Report from Tomorrow - Vol 7

1USD = S$1.59 (S$1 = 0.63USD)

Race Relations

This is really a polyglot society consisting of ethnic Chinese, Malay, Indian subcontinent, and Arab people as well as a significant number of white Caucasians (from mostly from English speaking countries). The races mix without tension, however, there is a pecking order here. As one Chinese woman told me, "slanty-eyes on top". The society is clearly run by the Chinese/Malay, but of course they also comprise 80% of the population.

One can find people of any ethnic group at any level, but there is a clear distribution of jobs by group, especially at the bottom. The lowest level (e.g. manual) jobs are held almost entirely by people from Bangladesh, Sri Lanka, Pakistan etc. - street sweepers, maintenance people, rent-a-guard, construction workers, trash haulers etc. Whites are found almost solely in white collar positions - professors, upper level managers etc. I have yet to see a white "blue-collar worker", although I was just told there are some in the ship-building industry here.

I'm told there is a clear bias held by many Chinese against people from the Indian subcontinent. People have reported to me they have seen Chinese refuse to get into cabs driven by an Indian as well as other relatively blatant forms of racism. My small work group at the bank consists of several expat (Brit, Scot, Australian, American), four Indians and a mixture of Malay and Chinese (I don't think I can tell a Malay from a Chinese). Even in this small, relatively elite, well educated group too, there have been instances of the Chinese not taking direction from an Indian.

The Tamil population here came from colonial times where the Brits imported Indians/Sri Lankans for the government. As a result they are generally well off - ranking just below the Chinese economically. The poorest segments of the society are from the Indian subcontinent and are not viewed well by the dominant Chinese here.

Outdoor Kitchens

Perhaps the most curious aspect of apartment living in Singapore is the concept of an "outdoor kitchen". Every kitchen we've seen (with the exception of one brand new apartment) had the kitchen closed from the rest of the house by a door and has no air conditioning. The idea is that the kitchen opens to small porch where the laundry is done and all of the smells of cooking go outside.

_Problems to work on_.
(1) In the Singapore report, what share of the population do the Chinese/Malay make up?
(2) Extract the passage of the Singapore report from "One can find" to "ship-building industry here.".
(3) List the expat nationalities that the Singapore report names in the writer's small work group at the bank.

_Dataset_.

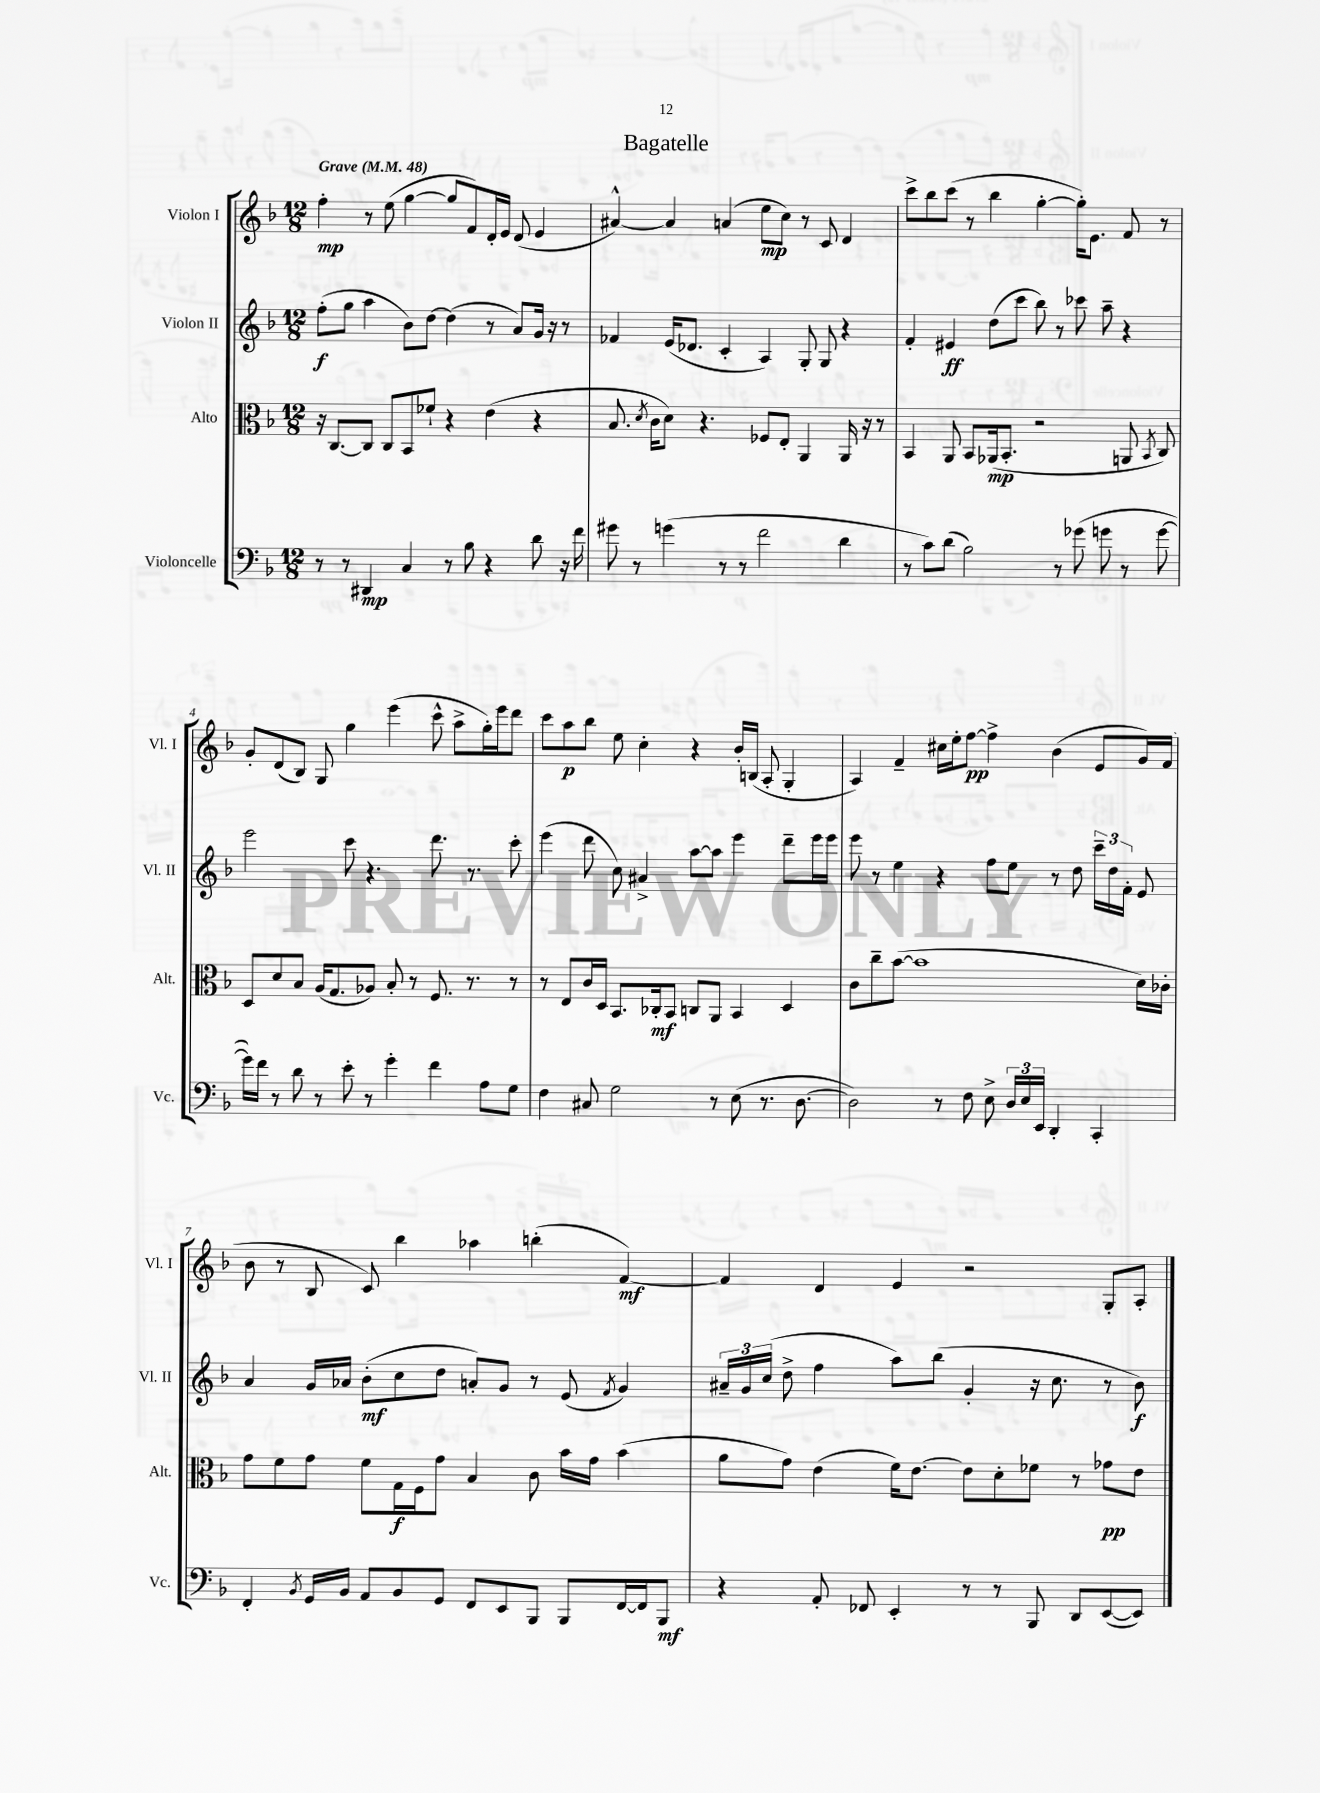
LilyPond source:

\header { title = "Bagatelle" }
<<
\new StaffGroup <<
\new Staff = "s0" \with { instrumentName = "Violon I" shortInstrumentName = "Vl. I" } {
    \clef treble \key f \major \numericTimeSignature \time 12/8 \tempo "Grave" 4 = 48
    \autoBeamOff f''4-.\mp r8 e''8( g''4~ g''8[ f'8) d'16-. e'16] d'8( e'4 |
    ais'4~-^) ais'4 a'4( e''8[\mp c''8]) r8 c'8 d'4 |
    c'''8[-> bes''8 c'''8]( r8 bes''4 g''4~-. g''16[-.) e'8.] f'8 r8 |
    g'8[-. d'8( bes8]) g8 g''4 e'''4( c'''8-^ a''8[-> g''16-.) e'''16 d'''8] |
    c'''8[ a''8\p bes''8] e''8 c''4-. r4 bes'16[-. b16]( a8-. g4-. |
    a4) f'4-- cis''16[ e''16-. f''8]~\pp f''4-> bes'4( e'8[ g'16) f'16]( |
    bes'8 r8 bes8 c'8) bes''4 aes''4 b''4-.( f'4~\mf) |
    f'4 d'4 e'4 r2 g8[-. a8]-. \bar "|." |
}
\new Staff = "s1" \with { instrumentName = "Violon II" shortInstrumentName = "Vl. II" } {
    \clef treble \key f \major \numericTimeSignature \time 12/8
    \autoBeamOff f''8[-.\f( g''8] a''4 bes'8[) d''8]~ d''4( r8 a'8[) g'16] r16 r8 |
    fes'4 e'16[( des'8.] c'4-. a4) g8-. g8 r4 |
    f'4-. eis'4\ff d''8[( c'''8] bes''8) r8 ces'''8 a''8-- r4 |
    e'''2 c'''8 r4. d'''8. r8. c'''8-. |
    e'''4( d'''8 c''8) ais'4-> a''8[~ a''8] e'''4 d'''8[-- e'''16 e'''16] |
    e'''8 r8 e''4 r4 f''8[ e''8] r8 d''8 \tuplet 3/2 { c'''16[-- d''16 f'16]-. } e'8 |
    a'4 g'16[ aes'16] bes'8[-.\mf( c''8 d''8] a'8[-.) g'8] r8 e'8( \acciaccatura { f'8 } g'4) |
    \tuplet 3/2 { ais'16[-- g'16 c''16]( } d''8-> f''4 a''8[) bes''8]( g'4-. r16 c''8. r8 bes'8\f) \bar "|." |
}
\new Staff = "s2" \with { instrumentName = "Alto" shortInstrumentName = "Alt." } {
    \clef alto \key f \major \numericTimeSignature \time 12/8
    \autoBeamOff r16 c8.[~ c8] c8[ bes,8 fes'8]-! r4 e'4( r4 |
    bes8. \acciaccatura { d'8 } c'16[ d'8]) r4. fes8[ e8]-. a,4 a,16 r16 r8 |
    bes,4 a,8 bes,8[ aes,16\mp( bes,8.]-. r2 a,8 \acciaccatura { bes,8 } c8) |
    d8[ d'8 bes8] a16[( g8. aes8]) bes8-. r8 f8. r8. r8 |
    r8 e8[ c'16 d16] bes,8.[ ces16-.\mf bes,8] c8[ a,8] bes,4 d4 |
    c'8[ c''8-- bes'8]~( bes'1 d'16[) ces'16]-. |
    g'8[ f'8 g'8] f'8[ g16\f f16 g'8] bes4 c'8 bes'16[ g'16] bes'4( |
    a'8[ g'8]) e'4( f'16[) e'8.]~ e'8[ d'8-. fes'8] r8 ges'8[\pp e'8] \bar "|." |
}
\new Staff = "s3" \with { instrumentName = "Violoncelle" shortInstrumentName = "Vc." } {
    \clef bass \key f \major \numericTimeSignature \time 12/8
    \autoBeamOff r8 r8 dis,4\mp c4 r8 bes8 r4 d'8 r16 f'16 |
    gis'8 r8 g'4( r8 r8 f'2 d'4 |
    r8 c'8[) d'8]( bes2) r8 ges'8( g'8 r8 g'8~ |
    g'16[) f'16] r8 d'8 r8 e'8-. r8 g'4-. f'4 a8[ g8] |
    f4 cis8 g2 r8 e8( r8. d8.~ |
    d2) r8 f8 e8-> \tuplet 3/2 { d16[ e16 e,16] } d,4-. c,4-. |
    f,4-. \acciaccatura { bes,8 } g,16[ bes,16] a,8[ bes,8 g,8] f,8[ e,8 bes,,8] bes,,8[ f,16~ f,16 bes,,8]\mf |
    r4 a,8-. fes,8 e,4-. r8 r8 bes,,8 d,8[ e,8~( e,8]) \bar "|." |
}
>>
>>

_Responses to the exercise_.
(1) 80%

(2)
One can find people of any ethnic group at any level, but there is a clear distribution of jobs by group, especially at the bottom. The lowest level (e.g. manual) jobs are held almost entirely by people from Bangladesh, Sri Lanka, Pakistan etc. - street sweepers, maintenance people, rent-a-guard, construction workers, trash haulers etc. Whites are found almost solely in white collar positions - professors, upper level managers etc. I have yet to see a white "blue-collar worker", although I was just told there are some in the ship-building industry here.

(3) Brit, Scot, Australian, American